→ ACTION ITEM: Take the entries that follow and return exactly the lines from the one holding "X133236196Y-126169803D03*" through the one holding "X188849400Y-63524390D03*", both included. Nothing else is needed.
****************
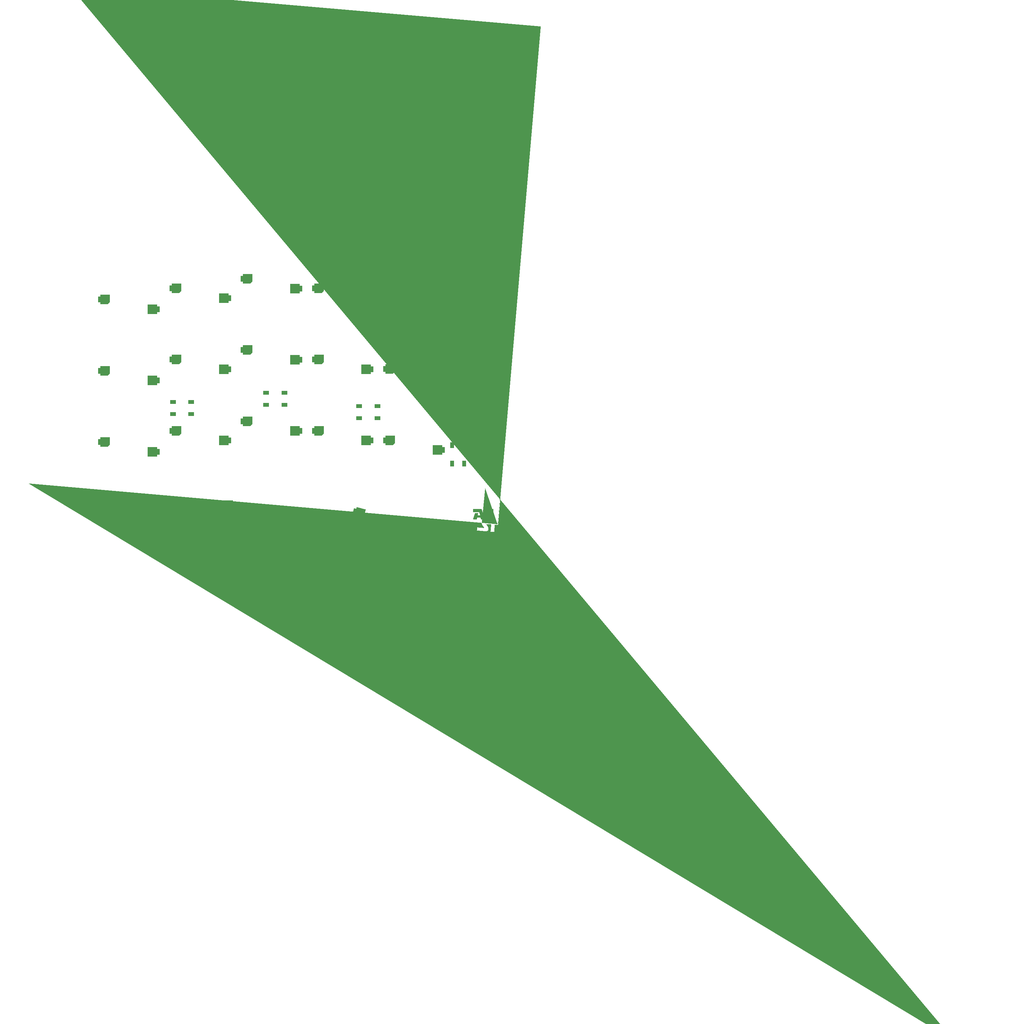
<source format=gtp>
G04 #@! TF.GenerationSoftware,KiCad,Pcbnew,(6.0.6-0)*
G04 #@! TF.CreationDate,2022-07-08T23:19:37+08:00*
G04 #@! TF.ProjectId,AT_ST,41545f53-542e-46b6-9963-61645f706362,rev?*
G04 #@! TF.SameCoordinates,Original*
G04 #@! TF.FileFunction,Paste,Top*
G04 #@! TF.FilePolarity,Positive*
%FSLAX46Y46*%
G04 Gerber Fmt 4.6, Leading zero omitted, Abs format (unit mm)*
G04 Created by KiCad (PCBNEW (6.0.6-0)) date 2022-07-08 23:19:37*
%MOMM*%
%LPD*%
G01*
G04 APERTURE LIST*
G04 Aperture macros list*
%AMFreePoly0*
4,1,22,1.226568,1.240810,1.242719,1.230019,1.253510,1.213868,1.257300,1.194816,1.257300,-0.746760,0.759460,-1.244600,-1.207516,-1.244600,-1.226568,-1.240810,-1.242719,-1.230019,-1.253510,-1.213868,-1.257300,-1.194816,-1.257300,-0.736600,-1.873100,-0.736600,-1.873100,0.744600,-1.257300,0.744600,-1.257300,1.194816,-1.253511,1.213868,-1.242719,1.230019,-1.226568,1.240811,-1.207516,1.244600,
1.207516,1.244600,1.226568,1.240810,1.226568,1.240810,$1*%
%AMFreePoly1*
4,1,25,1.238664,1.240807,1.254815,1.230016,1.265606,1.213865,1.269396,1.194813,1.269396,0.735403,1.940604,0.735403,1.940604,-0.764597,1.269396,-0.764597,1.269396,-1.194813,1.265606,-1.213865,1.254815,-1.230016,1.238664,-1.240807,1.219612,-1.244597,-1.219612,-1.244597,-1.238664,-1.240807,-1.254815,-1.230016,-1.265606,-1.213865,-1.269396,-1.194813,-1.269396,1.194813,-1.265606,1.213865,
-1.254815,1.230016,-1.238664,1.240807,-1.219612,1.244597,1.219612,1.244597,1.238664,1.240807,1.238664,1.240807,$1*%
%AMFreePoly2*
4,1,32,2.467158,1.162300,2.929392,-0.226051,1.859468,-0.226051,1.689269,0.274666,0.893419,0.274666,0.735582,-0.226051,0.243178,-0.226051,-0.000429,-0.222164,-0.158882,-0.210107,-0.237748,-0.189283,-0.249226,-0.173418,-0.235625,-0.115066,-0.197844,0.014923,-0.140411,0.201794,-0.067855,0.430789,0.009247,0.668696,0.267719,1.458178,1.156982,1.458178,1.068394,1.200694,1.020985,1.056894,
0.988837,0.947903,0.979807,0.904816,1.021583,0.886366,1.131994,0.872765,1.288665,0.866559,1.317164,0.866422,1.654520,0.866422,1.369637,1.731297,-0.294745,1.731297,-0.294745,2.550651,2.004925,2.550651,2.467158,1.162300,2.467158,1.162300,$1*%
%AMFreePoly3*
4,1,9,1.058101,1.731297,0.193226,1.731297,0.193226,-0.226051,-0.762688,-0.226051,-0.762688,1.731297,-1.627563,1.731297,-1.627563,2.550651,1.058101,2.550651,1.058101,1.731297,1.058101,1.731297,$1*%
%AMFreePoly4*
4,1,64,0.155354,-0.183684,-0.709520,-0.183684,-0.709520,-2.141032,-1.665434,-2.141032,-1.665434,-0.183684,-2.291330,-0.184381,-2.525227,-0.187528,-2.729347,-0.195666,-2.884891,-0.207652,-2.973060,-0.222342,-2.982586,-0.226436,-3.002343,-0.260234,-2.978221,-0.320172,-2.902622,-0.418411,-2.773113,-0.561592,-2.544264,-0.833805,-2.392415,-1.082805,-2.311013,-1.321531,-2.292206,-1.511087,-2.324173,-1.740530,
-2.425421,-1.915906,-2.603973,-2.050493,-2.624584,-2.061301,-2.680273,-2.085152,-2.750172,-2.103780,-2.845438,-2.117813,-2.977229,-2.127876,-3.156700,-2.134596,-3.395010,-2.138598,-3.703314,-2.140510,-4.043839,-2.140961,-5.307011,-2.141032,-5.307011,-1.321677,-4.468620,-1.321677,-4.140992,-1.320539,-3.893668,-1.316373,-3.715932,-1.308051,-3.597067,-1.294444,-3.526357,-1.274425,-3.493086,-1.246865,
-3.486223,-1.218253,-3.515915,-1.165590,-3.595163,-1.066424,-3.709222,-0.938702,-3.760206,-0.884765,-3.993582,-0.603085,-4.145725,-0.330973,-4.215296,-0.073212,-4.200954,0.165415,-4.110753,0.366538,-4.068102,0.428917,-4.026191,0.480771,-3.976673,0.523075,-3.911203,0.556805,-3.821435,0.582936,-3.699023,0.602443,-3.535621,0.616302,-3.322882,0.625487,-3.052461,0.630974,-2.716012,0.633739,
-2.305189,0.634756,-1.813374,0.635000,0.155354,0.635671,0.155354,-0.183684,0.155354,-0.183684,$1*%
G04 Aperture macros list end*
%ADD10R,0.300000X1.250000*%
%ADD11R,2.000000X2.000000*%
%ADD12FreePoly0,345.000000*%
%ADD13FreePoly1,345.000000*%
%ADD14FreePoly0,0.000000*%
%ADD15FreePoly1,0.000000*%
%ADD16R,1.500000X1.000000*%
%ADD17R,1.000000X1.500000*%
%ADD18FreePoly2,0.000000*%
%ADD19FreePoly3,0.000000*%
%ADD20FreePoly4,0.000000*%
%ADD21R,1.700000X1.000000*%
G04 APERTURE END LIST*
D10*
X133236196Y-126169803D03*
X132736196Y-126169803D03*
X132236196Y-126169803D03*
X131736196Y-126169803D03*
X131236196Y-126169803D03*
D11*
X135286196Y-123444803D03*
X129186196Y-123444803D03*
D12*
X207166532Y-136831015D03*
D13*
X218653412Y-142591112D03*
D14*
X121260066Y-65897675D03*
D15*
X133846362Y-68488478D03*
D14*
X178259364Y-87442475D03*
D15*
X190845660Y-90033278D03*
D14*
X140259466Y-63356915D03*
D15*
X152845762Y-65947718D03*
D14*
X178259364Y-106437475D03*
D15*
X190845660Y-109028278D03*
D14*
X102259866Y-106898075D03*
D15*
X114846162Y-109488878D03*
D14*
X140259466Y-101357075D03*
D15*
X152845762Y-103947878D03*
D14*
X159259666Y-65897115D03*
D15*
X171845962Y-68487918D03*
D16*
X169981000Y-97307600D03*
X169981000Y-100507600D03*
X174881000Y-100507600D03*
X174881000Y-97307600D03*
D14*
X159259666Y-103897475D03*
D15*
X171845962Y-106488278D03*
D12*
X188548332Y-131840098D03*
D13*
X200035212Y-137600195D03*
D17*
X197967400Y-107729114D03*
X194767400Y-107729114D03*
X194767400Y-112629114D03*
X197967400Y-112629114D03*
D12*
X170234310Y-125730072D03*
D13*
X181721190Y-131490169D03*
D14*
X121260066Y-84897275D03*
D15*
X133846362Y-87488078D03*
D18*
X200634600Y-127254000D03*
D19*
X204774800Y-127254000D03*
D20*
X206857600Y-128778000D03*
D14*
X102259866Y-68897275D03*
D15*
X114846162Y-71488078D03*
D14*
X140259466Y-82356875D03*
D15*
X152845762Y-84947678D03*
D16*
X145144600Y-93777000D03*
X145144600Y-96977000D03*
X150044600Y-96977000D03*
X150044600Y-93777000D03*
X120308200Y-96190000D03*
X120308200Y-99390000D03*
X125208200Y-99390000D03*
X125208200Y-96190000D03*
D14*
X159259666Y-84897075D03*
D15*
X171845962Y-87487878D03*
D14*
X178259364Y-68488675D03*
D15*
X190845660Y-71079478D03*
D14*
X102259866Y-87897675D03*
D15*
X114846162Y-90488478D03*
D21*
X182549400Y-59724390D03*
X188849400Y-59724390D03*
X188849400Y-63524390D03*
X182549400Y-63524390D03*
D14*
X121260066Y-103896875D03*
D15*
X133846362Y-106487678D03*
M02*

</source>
****************
→ ANSWER SECTION:
X133236196Y-126169803D03*
X132736196Y-126169803D03*
X132236196Y-126169803D03*
X131736196Y-126169803D03*
X131236196Y-126169803D03*
D11*
X135286196Y-123444803D03*
X129186196Y-123444803D03*
D12*
X207166532Y-136831015D03*
D13*
X218653412Y-142591112D03*
D14*
X121260066Y-65897675D03*
D15*
X133846362Y-68488478D03*
D14*
X178259364Y-87442475D03*
D15*
X190845660Y-90033278D03*
D14*
X140259466Y-63356915D03*
D15*
X152845762Y-65947718D03*
D14*
X178259364Y-106437475D03*
D15*
X190845660Y-109028278D03*
D14*
X102259866Y-106898075D03*
D15*
X114846162Y-109488878D03*
D14*
X140259466Y-101357075D03*
D15*
X152845762Y-103947878D03*
D14*
X159259666Y-65897115D03*
D15*
X171845962Y-68487918D03*
D16*
X169981000Y-97307600D03*
X169981000Y-100507600D03*
X174881000Y-100507600D03*
X174881000Y-97307600D03*
D14*
X159259666Y-103897475D03*
D15*
X171845962Y-106488278D03*
D12*
X188548332Y-131840098D03*
D13*
X200035212Y-137600195D03*
D17*
X197967400Y-107729114D03*
X194767400Y-107729114D03*
X194767400Y-112629114D03*
X197967400Y-112629114D03*
D12*
X170234310Y-125730072D03*
D13*
X181721190Y-131490169D03*
D14*
X121260066Y-84897275D03*
D15*
X133846362Y-87488078D03*
D18*
X200634600Y-127254000D03*
D19*
X204774800Y-127254000D03*
D20*
X206857600Y-128778000D03*
D14*
X102259866Y-68897275D03*
D15*
X114846162Y-71488078D03*
D14*
X140259466Y-82356875D03*
D15*
X152845762Y-84947678D03*
D16*
X145144600Y-93777000D03*
X145144600Y-96977000D03*
X150044600Y-96977000D03*
X150044600Y-93777000D03*
X120308200Y-96190000D03*
X120308200Y-99390000D03*
X125208200Y-99390000D03*
X125208200Y-96190000D03*
D14*
X159259666Y-84897075D03*
D15*
X171845962Y-87487878D03*
D14*
X178259364Y-68488675D03*
D15*
X190845660Y-71079478D03*
D14*
X102259866Y-87897675D03*
D15*
X114846162Y-90488478D03*
D21*
X182549400Y-59724390D03*
X188849400Y-59724390D03*
X188849400Y-63524390D03*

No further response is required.